Many games have a thing called a “lore bible.” As you might guess from that heavy-handed name, these are long documents.
We aren’t making that.
What we are going to make instead is a set of three useful, practical pieces of lore building for the world of your project.
1. A sort of big-sky (but not sky big) world-building design narrative (no less than two pages, no more than five). This document’s job is to explain the nature of the world in which the game exists. Is it modern? Is it ancient? Is there gravity? Is there water? If there are multiple variations on the reality that we know, this document could get tricky, but the goal is to explain in an easy-to-access way what governs the game universe. For example if we were to talk about the world of Batman: Arkham Asylum, most of the basics of that world mirror our own, so we don’t need to talk about how days pass, that there are water and money, etc. We would want to explain how gravity doesn’t apply to Batman, why the world is terrified of a guy who does bat cosplay, that it apparently rains 24/7 in Gotham, that a spooky clown somehow always wins, etc.

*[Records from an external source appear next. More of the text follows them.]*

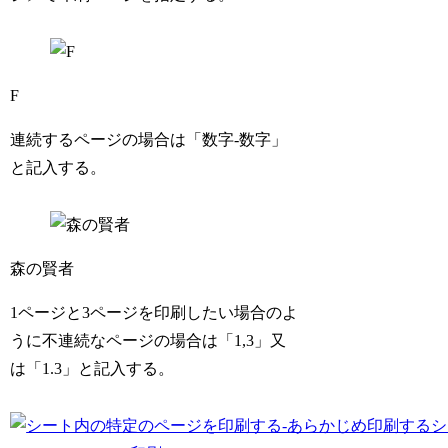
F
連続するページの場合は「数字-数字」
と記入する。
森の賢者
1ページと3ページを印刷したい場合のよ
うに不連続なページの場合は「1,3」又
は「1.3」と記入する。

2. Character designs– two of them. You can decide what these characters are and how essential they are to the story. This is much more of a classic creative writing activity, and I will give you some templates to follow in class. The goal here is to develop a document that explains a character well enough that another person could attempt to write him/her. These can be as long or short as you feel you need, but I can tell you right now that a page isn’t sufficient for someone else to understand the character.
3. A Folktale. Every world, every culture, has its stories. You will write a 2-4 page fairytale for your world. It can be historical, it can be magical, it can be fabricated to serve the needs of the power elite in the world. That’s up to you.
How you’ll be graded:
If you want a D, (100 points)… all you have to do is create everything here. It can even be bad. It just has to exist.
If you want a C (115 points), you need to create everything here, and all of the pieces need to pass a peer test of viability (we will do this in class), meaning that they’re at least “usable.”
To get up to a B (130 points), you need create everything here and at least one of the three pieces has to be considered exceptional by the peer test in class.